(Stored data)
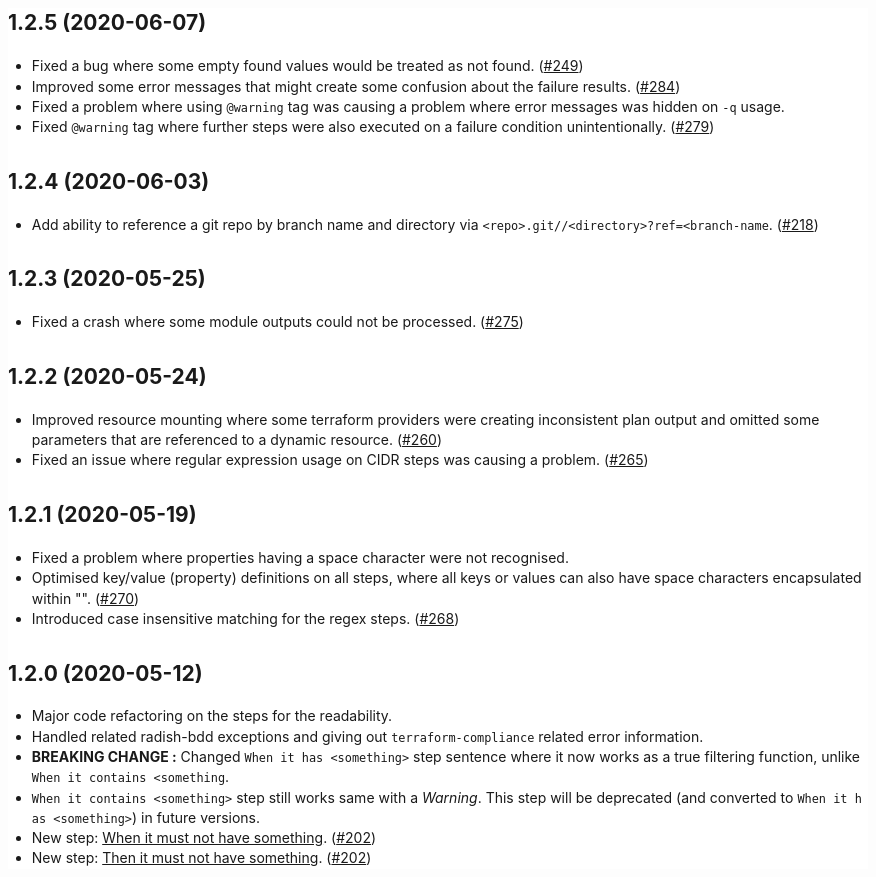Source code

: ## 1.2.5 (2020-06-07)
* Fixed a bug where some empty found values would be treated as not found. ([#249](https://github.com/eerkunt/terraform-compliance/issues/249))
* Improved some error messages that might create some confusion about the failure results. ([#284](https://github.com/eerkunt/terraform-compliance/issues/284))
* Fixed a problem where using `@warning` tag was causing a problem where error messages was hidden on `-q` usage.
* Fixed `@warning` tag where further steps were also executed on a failure condition unintentionally. ([#279](https://github.com/eerkunt/terraform-compliance/issues/279))

## 1.2.4 (2020-06-03)
* Add ability to reference a git repo by branch name and directory via `<repo>.git//<directory>?ref=<branch-name`. ([#218](https://github.com/eerkunt/terraform-compliance/issues/218))

## 1.2.3 (2020-05-25)
* Fixed a crash where some module outputs could not be processed. ([#275](https://github.com/eerkunt/terraform-compliance/issues/275))

## 1.2.2 (2020-05-24)
* Improved resource mounting where some terraform providers were creating inconsistent plan output and omitted some parameters that are referenced to a dynamic resource. ([#260](https://github.com/eerkunt/terraform-compliance/issues/260))
* Fixed an issue where regular expression usage on CIDR steps was causing a problem. ([#265](https://github.com/eerkunt/terraform-compliance/issues/265))

## 1.2.1 (2020-05-19)
* Fixed a problem where properties having a space character were not recognised.
* Optimised key/value (property) definitions on all steps, where all keys or values can also have space characters encapsulated within "". ([#270](https://github.com/eerkunt/terraform-compliance/issues/270))
* Introduced case insensitive matching for the regex steps. ([#268](https://github.com/eerkunt/terraform-compliance/issues/268))

## 1.2.0 (2020-05-12)
* Major code refactoring on the steps for the readability.
* Handled related radish-bdd exceptions and giving out `terraform-compliance` related error information.
* __BREAKING CHANGE :__ Changed `When it has <something>` step sentence where it now works as a true filtering function, unlike `When it contains <something`.
* `When it contains <something>` step still works same with a _Warning_. This step will be deprecated (and converted to `When it has <something>`) in future versions.
* New step: [When it must not have something](https://terraform-compliance.com/pages/bdd-references/when.html#when-it-must-not-have-something). ([#202](https://github.com/eerkunt/terraform-compliance/issues/202))
* New step: [Then it must not have something](https://terraform-compliance.com/pages/bdd-references/then.html#then-it-must-not-have-something). ([#202](https://github.com/eerkunt/terraform-compliance/issues/202))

### [TASK ITEM]
Update the lines from the line with "## 1.2.4 (2020-06-03)" up to and including the line with "Fixed a crash", replacing "crash" with "failure" and leaving everything else unchanged. Return only those lines.

### [RESPONSE AREA]
## 1.2.4 (2020-06-03)
* Add ability to reference a git repo by branch name and directory via `<repo>.git//<directory>?ref=<branch-name`. ([#218](https://github.com/eerkunt/terraform-compliance/issues/218))

## 1.2.3 (2020-05-25)
* Fixed a failure where some module outputs could not be processed. ([#275](https://github.com/eerkunt/terraform-compliance/issues/275))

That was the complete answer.